→ **To do**
Return all lines in the data where the string "exhibits" can be found.

→ **Information**
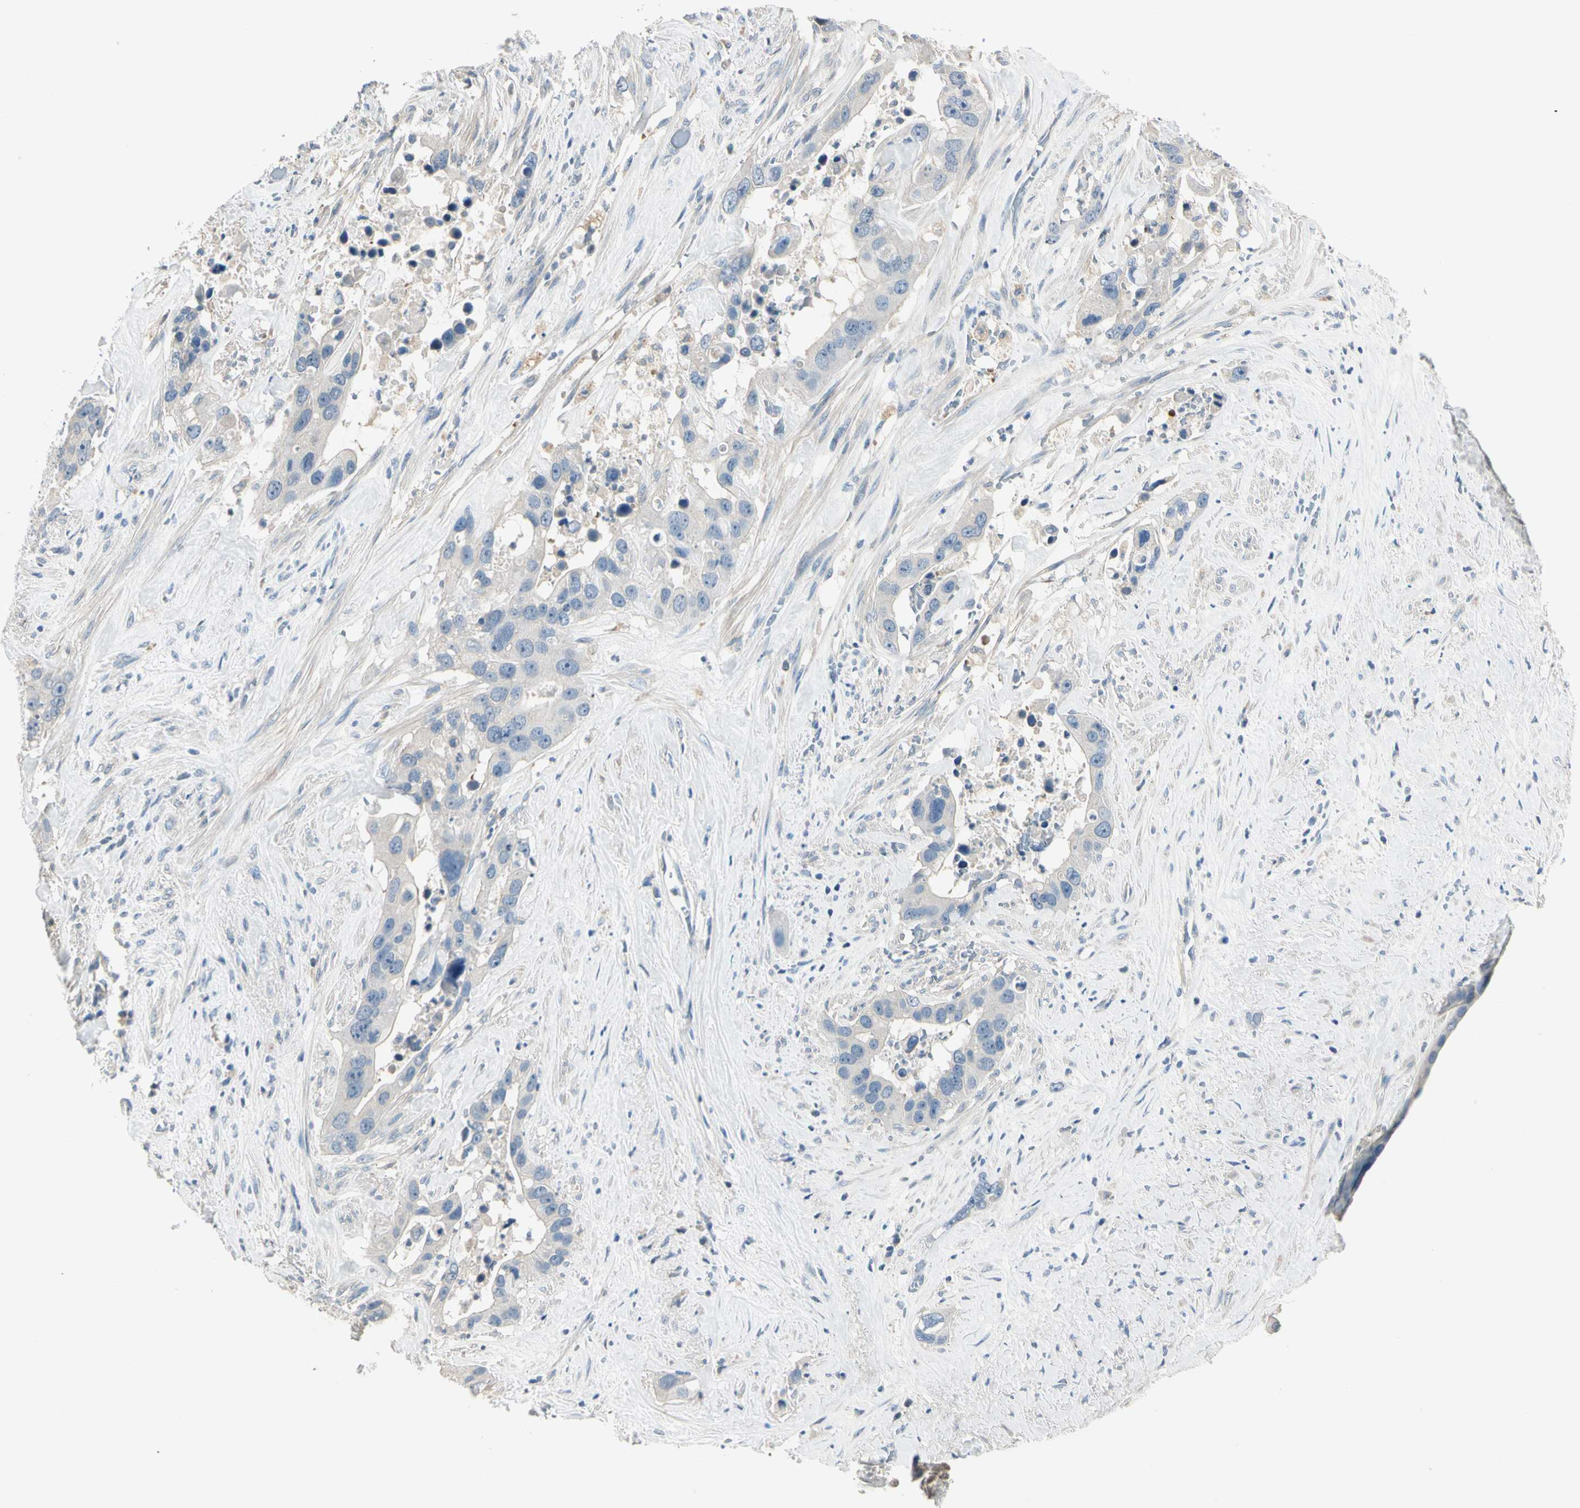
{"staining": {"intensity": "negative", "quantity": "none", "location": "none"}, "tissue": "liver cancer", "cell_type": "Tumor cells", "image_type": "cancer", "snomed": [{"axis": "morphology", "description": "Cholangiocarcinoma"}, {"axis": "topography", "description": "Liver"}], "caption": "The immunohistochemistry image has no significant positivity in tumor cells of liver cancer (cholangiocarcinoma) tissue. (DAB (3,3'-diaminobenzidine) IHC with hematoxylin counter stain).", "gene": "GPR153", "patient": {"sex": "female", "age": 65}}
...
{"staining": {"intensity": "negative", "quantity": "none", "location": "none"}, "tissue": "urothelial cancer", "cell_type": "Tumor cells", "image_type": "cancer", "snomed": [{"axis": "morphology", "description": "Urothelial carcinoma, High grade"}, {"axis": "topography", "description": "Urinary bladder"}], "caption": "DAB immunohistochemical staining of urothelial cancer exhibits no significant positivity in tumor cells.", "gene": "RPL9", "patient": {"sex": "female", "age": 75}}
--
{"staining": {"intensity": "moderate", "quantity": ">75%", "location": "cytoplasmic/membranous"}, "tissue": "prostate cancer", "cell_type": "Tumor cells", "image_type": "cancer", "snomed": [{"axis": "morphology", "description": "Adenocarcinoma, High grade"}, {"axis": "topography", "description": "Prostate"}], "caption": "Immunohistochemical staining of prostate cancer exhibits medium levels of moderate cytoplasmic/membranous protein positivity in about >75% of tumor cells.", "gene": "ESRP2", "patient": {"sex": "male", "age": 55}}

→ **Solution to the exercise**
{"staining": {"intensity": "negative", "quantity": "none", "location": "none"}, "tissue": "urothelial cancer", "cell_type": "Tumor cells", "image_type": "cancer", "snomed": [{"axis": "morphology", "description": "Urothelial carcinoma, High grade"}, {"axis": "topography", "description": "Urinary bladder"}], "caption": "DAB immunohistochemical staining of urothelial cancer exhibits no significant positivity in tumor cells.", "gene": "RPL9", "patient": {"sex": "female", "age": 75}}
{"staining": {"intensity": "moderate", "quantity": ">75%", "location": "cytoplasmic/membranous"}, "tissue": "prostate cancer", "cell_type": "Tumor cells", "image_type": "cancer", "snomed": [{"axis": "morphology", "description": "Adenocarcinoma, High grade"}, {"axis": "topography", "description": "Prostate"}], "caption": "Immunohistochemical staining of prostate cancer exhibits medium levels of moderate cytoplasmic/membranous protein positivity in about >75% of tumor cells.", "gene": "ESRP2", "patient": {"sex": "male", "age": 55}}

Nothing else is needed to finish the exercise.